** start of Source material **

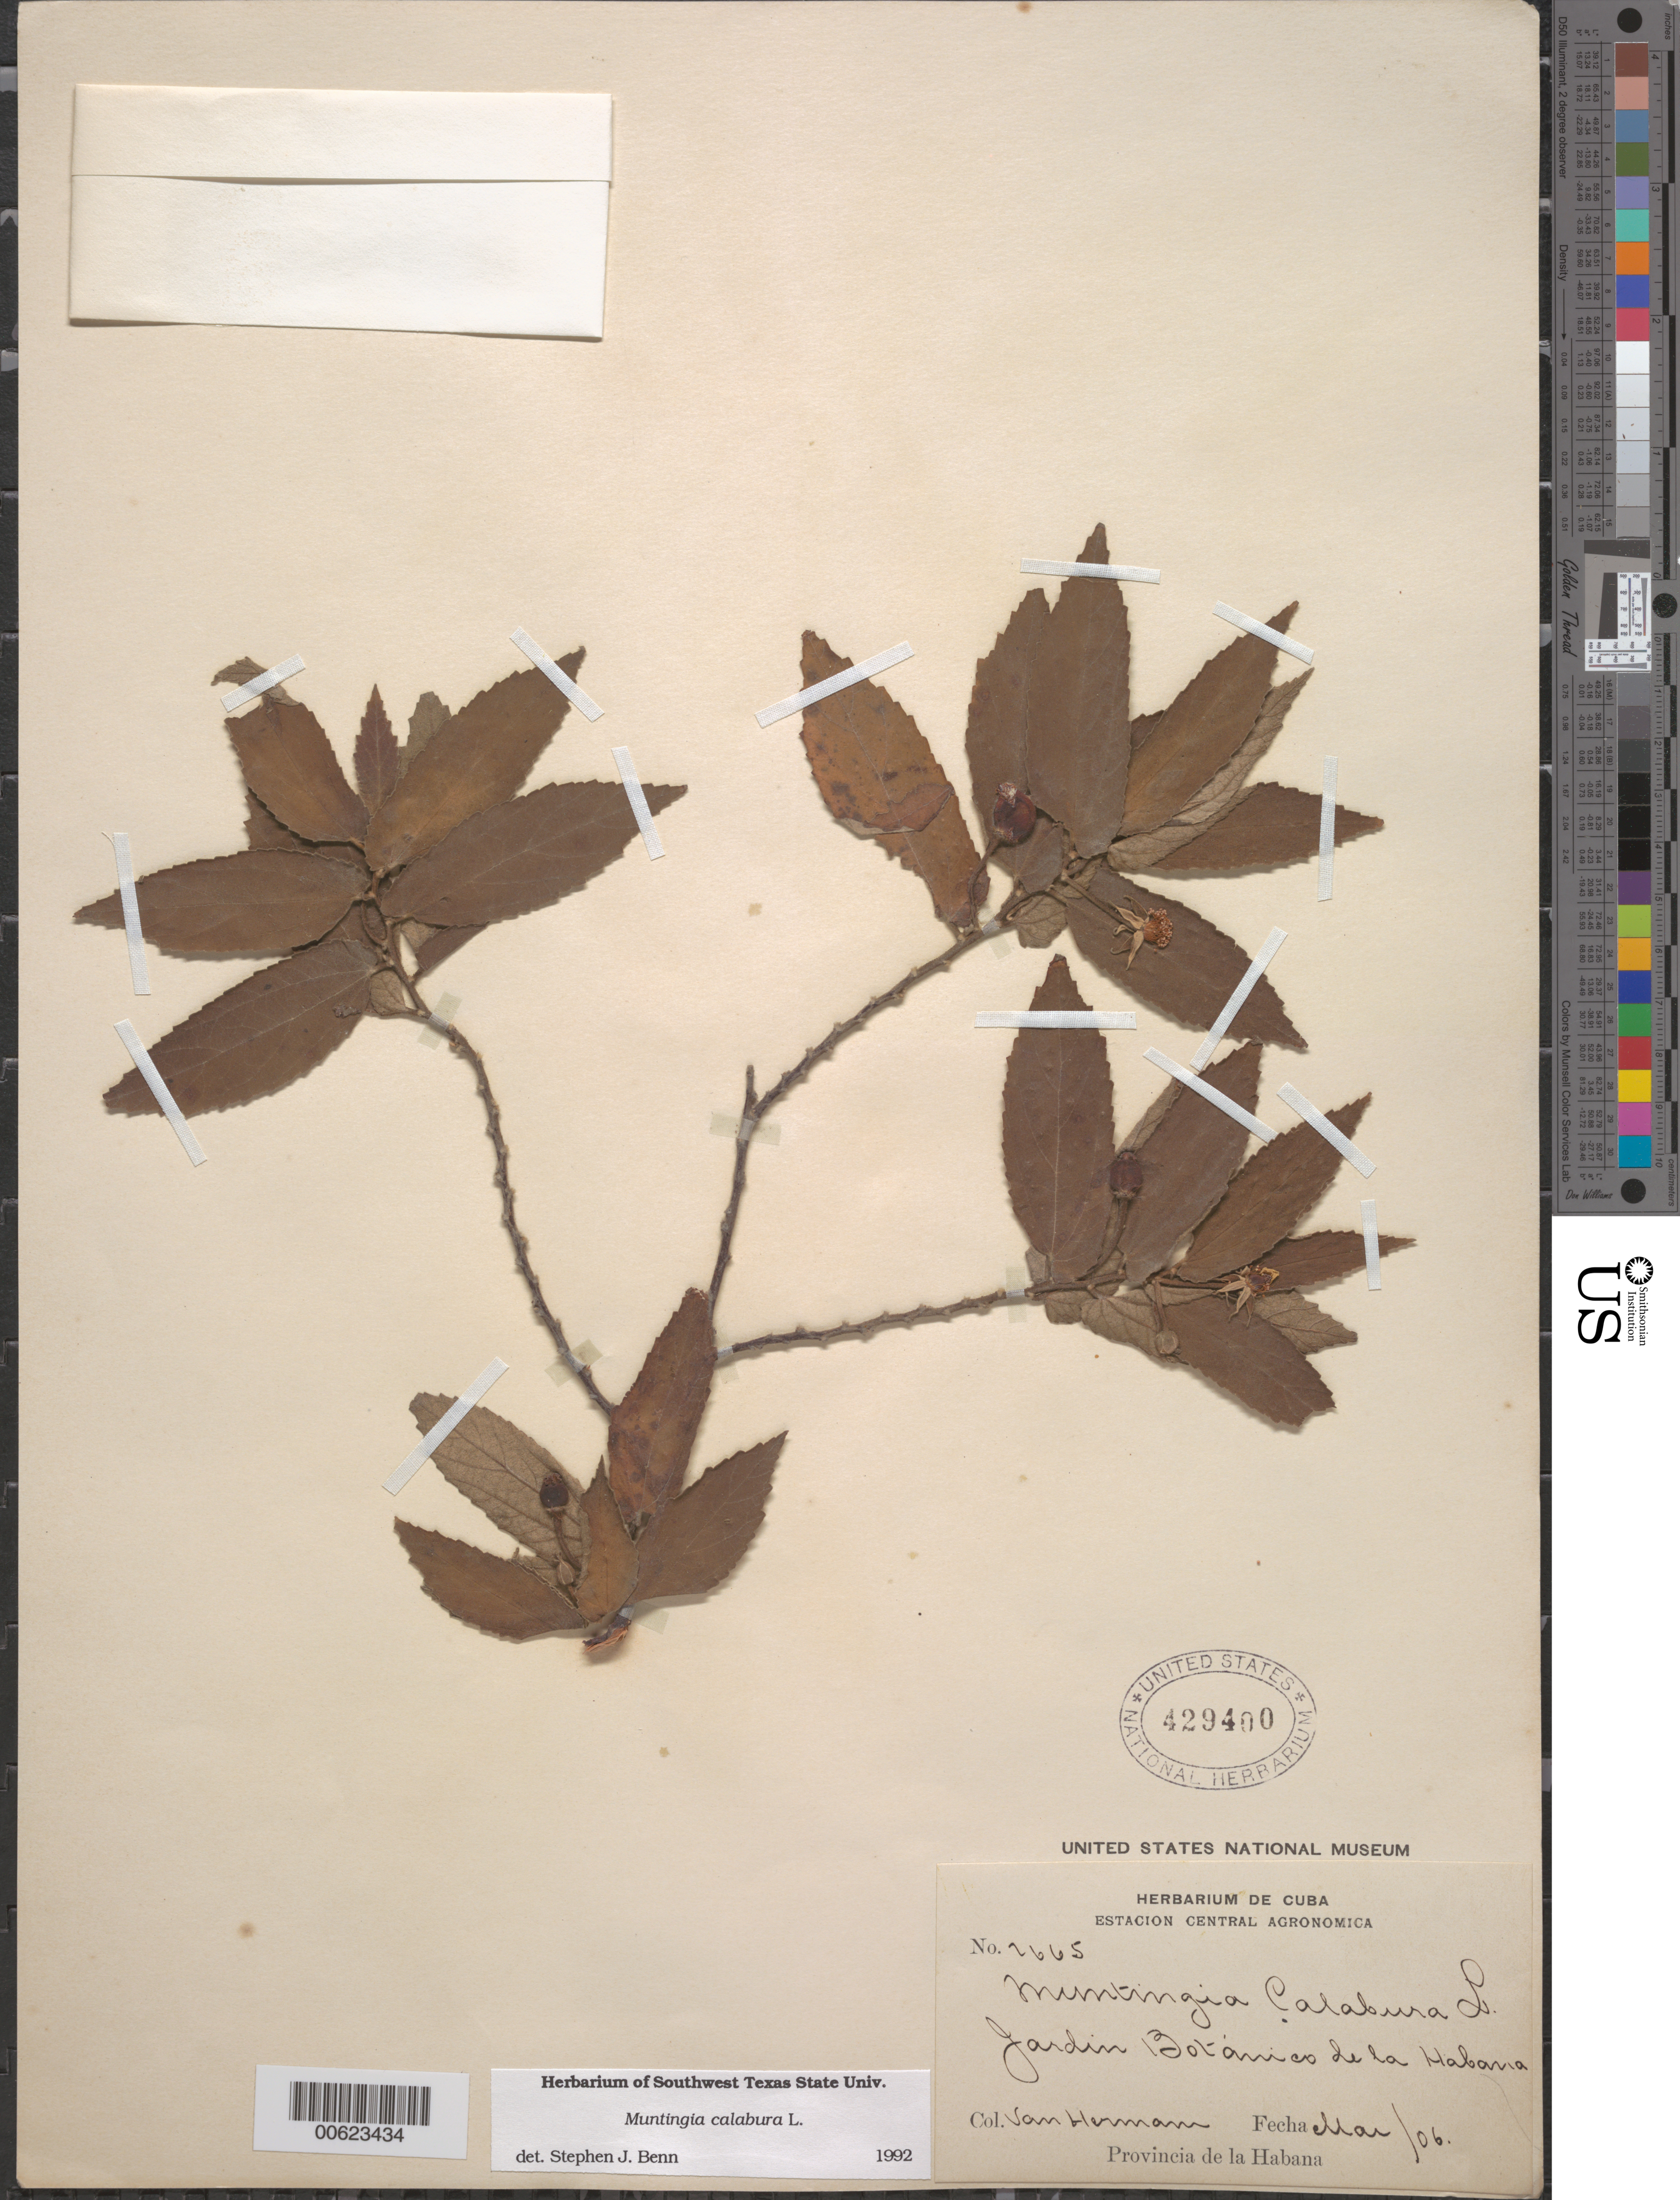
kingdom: Plantae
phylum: Tracheophyta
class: Magnoliopsida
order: Malvales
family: Muntingiaceae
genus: Muntingia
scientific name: Muntingia calabura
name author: L.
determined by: Benn, S. J.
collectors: H. A. Van Hermann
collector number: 2665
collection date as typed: Mar 1906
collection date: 1906-03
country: Cuba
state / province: La Habana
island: Greater Antilles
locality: Jardin Botanico de La Habana. [Province: La Habana or Ciudad de La Habana?]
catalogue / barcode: US 429400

** end of Source material **

*Aim of the exercise*: Switch every "collection date" in the material to "gathering date", keep all other text the same, and leave out the pictures.

*Task output*:
kingdom: Plantae
phylum: Tracheophyta
class: Magnoliopsida
order: Malvales
family: Muntingiaceae
genus: Muntingia
scientific name: Muntingia calabura
name author: L.
determined by: Benn, S. J.
collectors: H. A. Van Hermann
collector number: 2665
gathering date as typed: Mar 1906
gathering date: 1906-03
country: Cuba
state / province: La Habana
island: Greater Antilles
locality: Jardin Botanico de La Habana. [Province: La Habana or Ciudad de La Habana?]
catalogue / barcode: US 429400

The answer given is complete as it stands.